What does the research say?
It drives me nuts that we are still having this discussion. We have had years of good research that show that children adopted by families of another race compare favorable to children adopted by families of the same race. (Grow & Shapiro, 1974; Kim, 1977; McRoy, Zurcher, Lauderdale, & Anderson, 1982, 1984; McRoy & Zurcher, 1983; Simon & Alstein, 1987; Feigelman & Silverman, 1983; Shireman & Johnson, 1986). In a recent meta-analysis, Adoptees Do Not Lack Self-Esteem: A Meta-Analysis of Studies on Self-Esteem of Transracial, International, and Domestic Adoptees (Psychological Bulletin; American Psychological Association 2007, Vol. 133, No. 6, 1067–1083), researchers looked at 18 studies involving more than 2,000 adoptees and found that transracial and same-race adoptees psychological adjustment did not differ.
Research and common sense are aligned with what’s in the best interest of children. The birth family must first have help to heal since it is usually in the child’s interest to be raised by his biological parents. But, let’s face it, this is not always possible; not all parents are capable of parenting and not all families can heal. An adoptive placement—a permanent, real, forever, even-when-you’re-obnoxious home—should be found. The extended family is the first place to look. If that’s not possible, or not in the best interest of the child, then find an adoptive family.
Many factors have to be considered when looking for the best adoptive placement.
Race is one factor amongst many that should be considered when looking for the best adoptive placement. Children need permanence, and they need it as soon as possible after being removed from their biological families. They should not have to wait long periods of time for a same-race family and they should definitely not have to forego having a family because a same-race placement couldn’t be found. We don’t live in a color blind society and transracial families face additional challenges. These challenges are not insurmountable, but the issues of race do have to be addressed. All things being equal, a same-race family is preferable to adopting across racial lines, but unless that can happen quickly, then a family trumps foster care. Period.
James Higgins, one of our online Creating a Family community, is a child advocate, adoptive dad, and critic of the foster care system. (See my blog There Has Gotta Be a Better Way (Adopting from Foster Care) James raises some provocative points about the above article.
Image credit: achelms4
I am so thoroughly DISGUSTED with the article…. Do we live in a post-racial society? HELL NO! But are we STILL having a discussion on whether or not it’s acceptable to have a child of color adopted by a white family? REALLY!? You offer lifetime support and classes for these families, but for anyone to prohibit ANY child of being adopted by a caring and loving family should IMMEDIATELY lose any and all government funding. Yep, I said it….IMMEDIATELY!

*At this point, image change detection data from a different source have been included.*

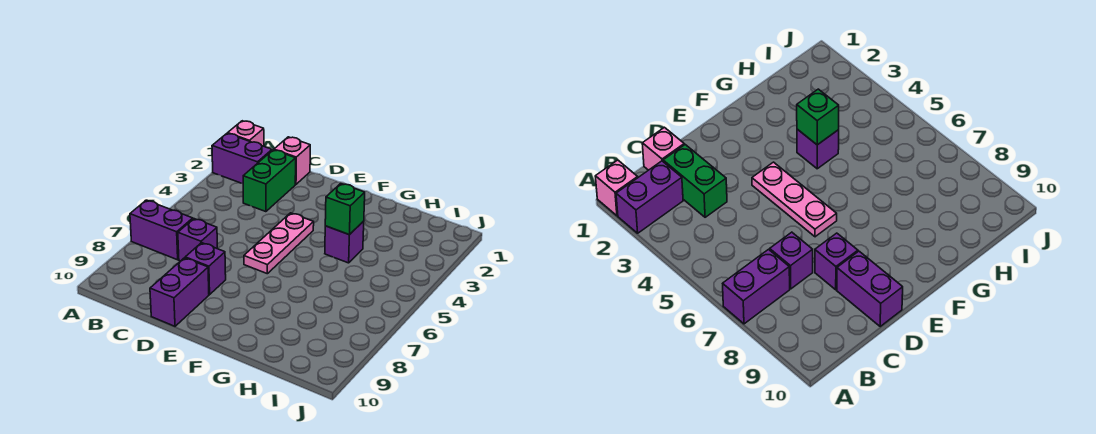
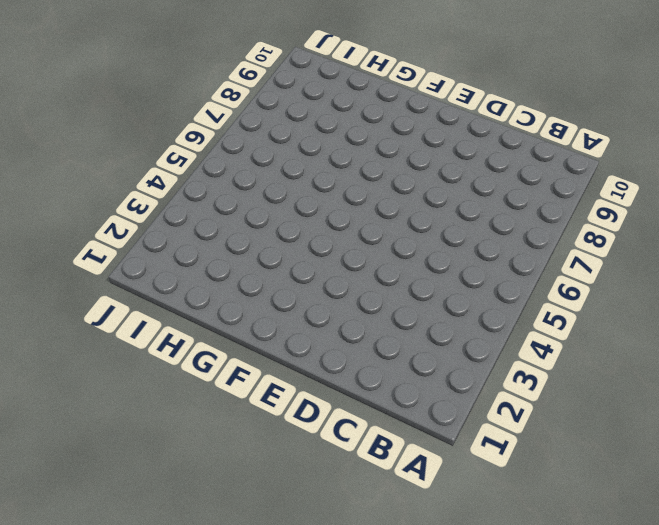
none -> pink 1x1 brick [228,121,264,146]
none -> purple 1x2 brick [212,133,272,184]

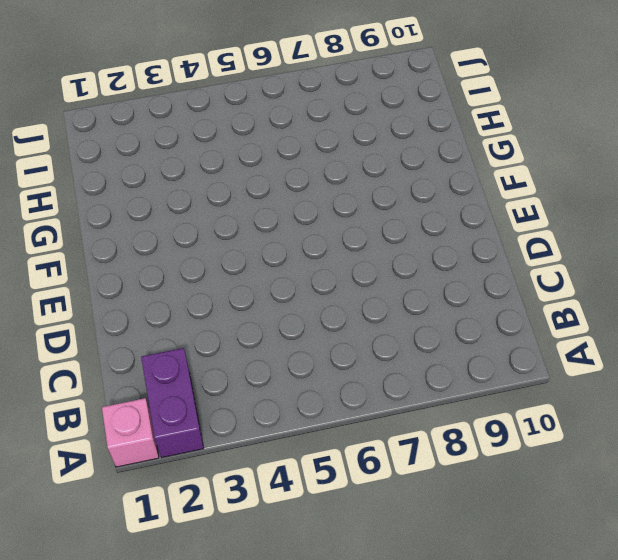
none -> purple 1x2 brick [130,200,193,260]
none -> pink 1x1 brick [274,137,310,184]

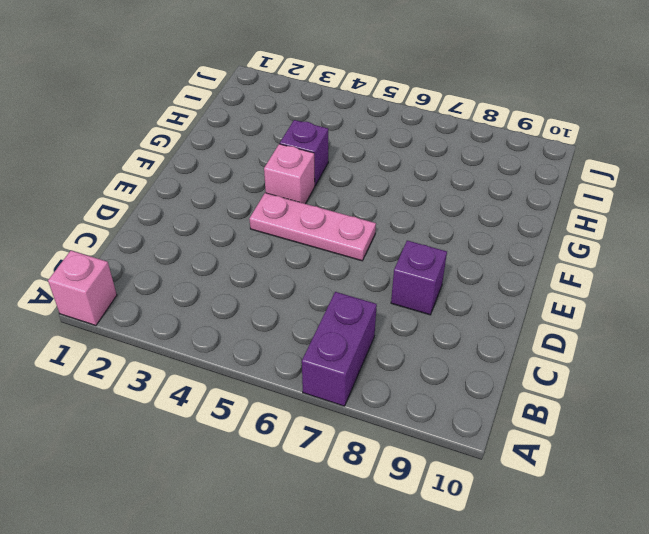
pink 1x1 brick [264,144,315,204] -> pink 1x1 brick moved to [274,137,310,184]
none -> purple 1x2 brick [212,133,272,184]
none -> green 1x2 brick [243,150,296,212]

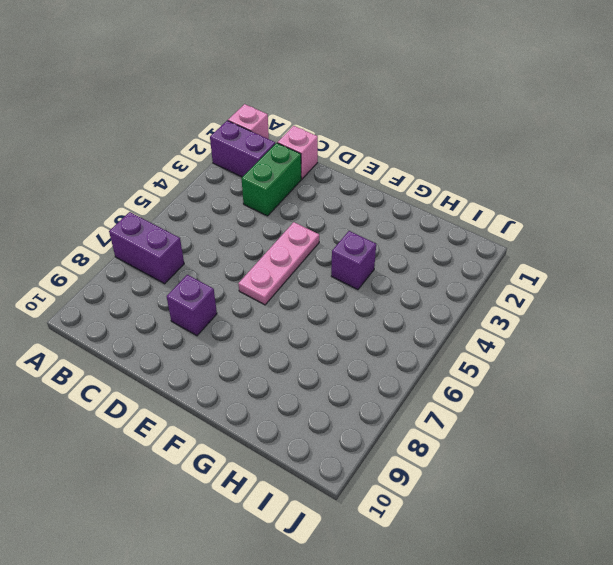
none -> purple 1x1 brick [178,219,217,261]
none -> purple 1x2 brick [150,258,209,326]

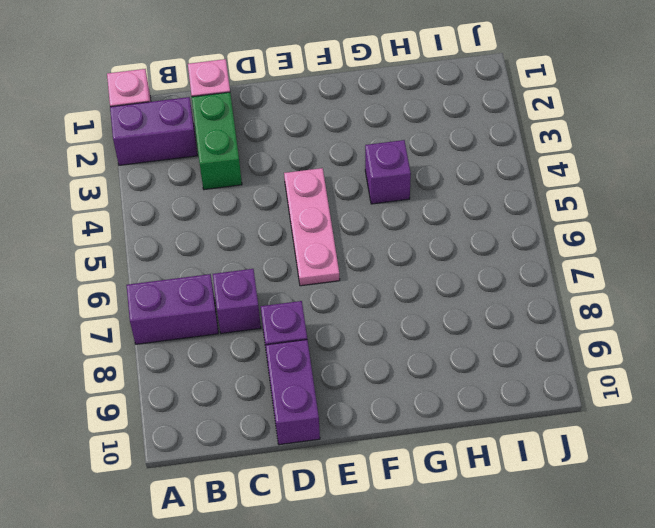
none -> green 1x1 brick [325,184,365,235]

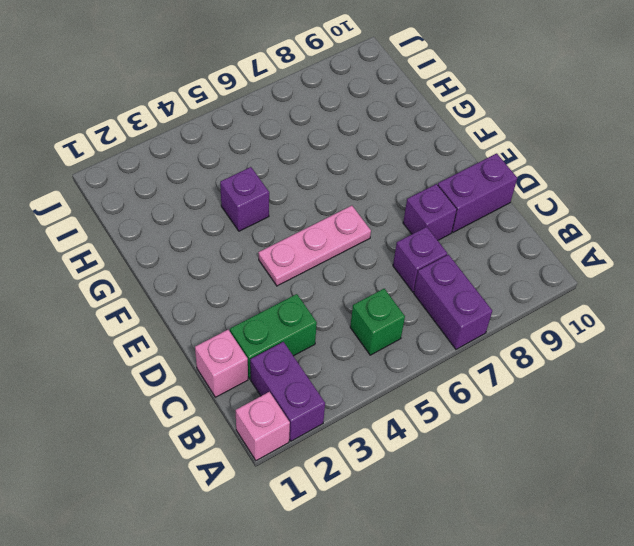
green 1x1 brick [350,289,405,355] -> green 1x1 brick moved to [325,184,365,235]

Organizations such as the National Association of Black Social Workers are under some sort of delusion that there aren’t 50,000 African-American children waiting to be adopted TODAY. …[L]et me get this right, an African-Amercian child will develop a total sense of themselves and develop a sound projection of their future by growing up in FOSTER CARE!!?!? It’s organizations like this with their hard-line “vehemently” opposed stance that will continue to destroy the lives of children they claim to advocate for… Shameful!